Ultrasound-enhanced crystallization of sodium stannate: Mechanisms of nucleation and growth control

The conventional crystallization technology for sodium stannate (Na2SnO3·3H2O) exhibits low efficiency, prolonged processing time, high energy consumption, and non-uniform crystal size distribution, which severely hinders the high-quality development of the sodium stannate industry. To address these challenges, ultrasonic technology was introduced into the crystallization process. The effects of various operating parameters under ultrasonic conditions on the yield, solid-solution transformation time, and crystal size distribution of sodium stannate were investigated, elucidating the crystallization behavior of sodium stannate solutions under ultrasonic fields.
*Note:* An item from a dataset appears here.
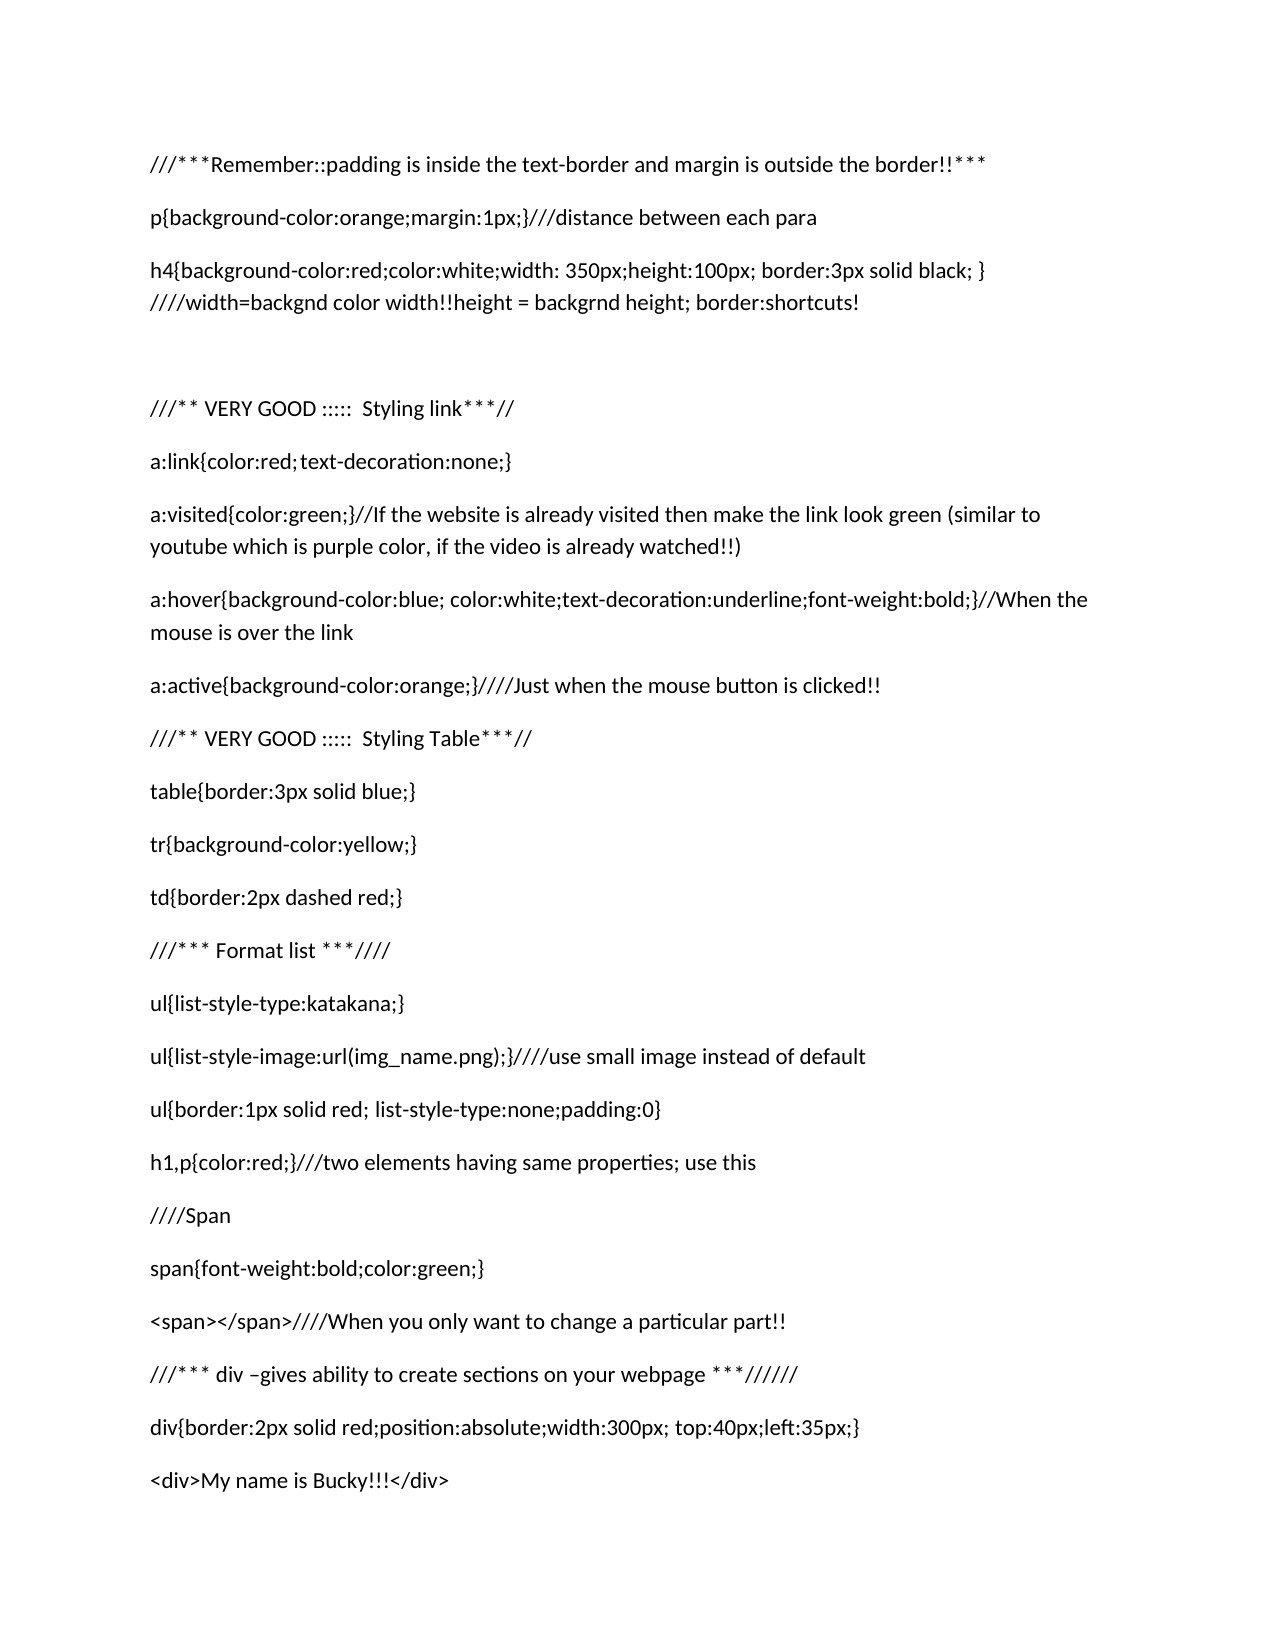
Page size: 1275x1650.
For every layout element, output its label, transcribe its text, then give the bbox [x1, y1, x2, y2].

Furthermore, by analyzing the effects of ultrasound on key parameters such as the metastable zone width (MSZW), critical nucleation energy, and critical nucleation radius, the mechanism by which ultrasound enhances the crystallization of sodium stannate was clarified. Compared to conventional methods, ultrasonic-assisted crystallization significantly increased the sodium stannate crystallization yield from 3.7 to 7.2 g, reduced the solid-solution transformation time from 10 to 5 min, decreased the average crystal size (D50) from 102.3 ± 0.1 to 35.2 ± 0.1 μm, and narrowed the crystal size distribution from 11-563 μm to 5–224 μm. Ultrasound promoted homogeneous nucleation by reducing the MSZW, critical nucleation radius and free energy, thereby enhancing primary nucleation. Moreover, the microjet and mechanical effects generated by ultrasonic cavitation effectively reduced crystal agglomeration, enhanced the fragmentation of large crystal particles, and promoted secondary nucleation. This study successfully achieved the preparation of sodium stannate products with high yields and uniform crystal size, providing important theoretical insights for improving the sodium stannate crystallization process.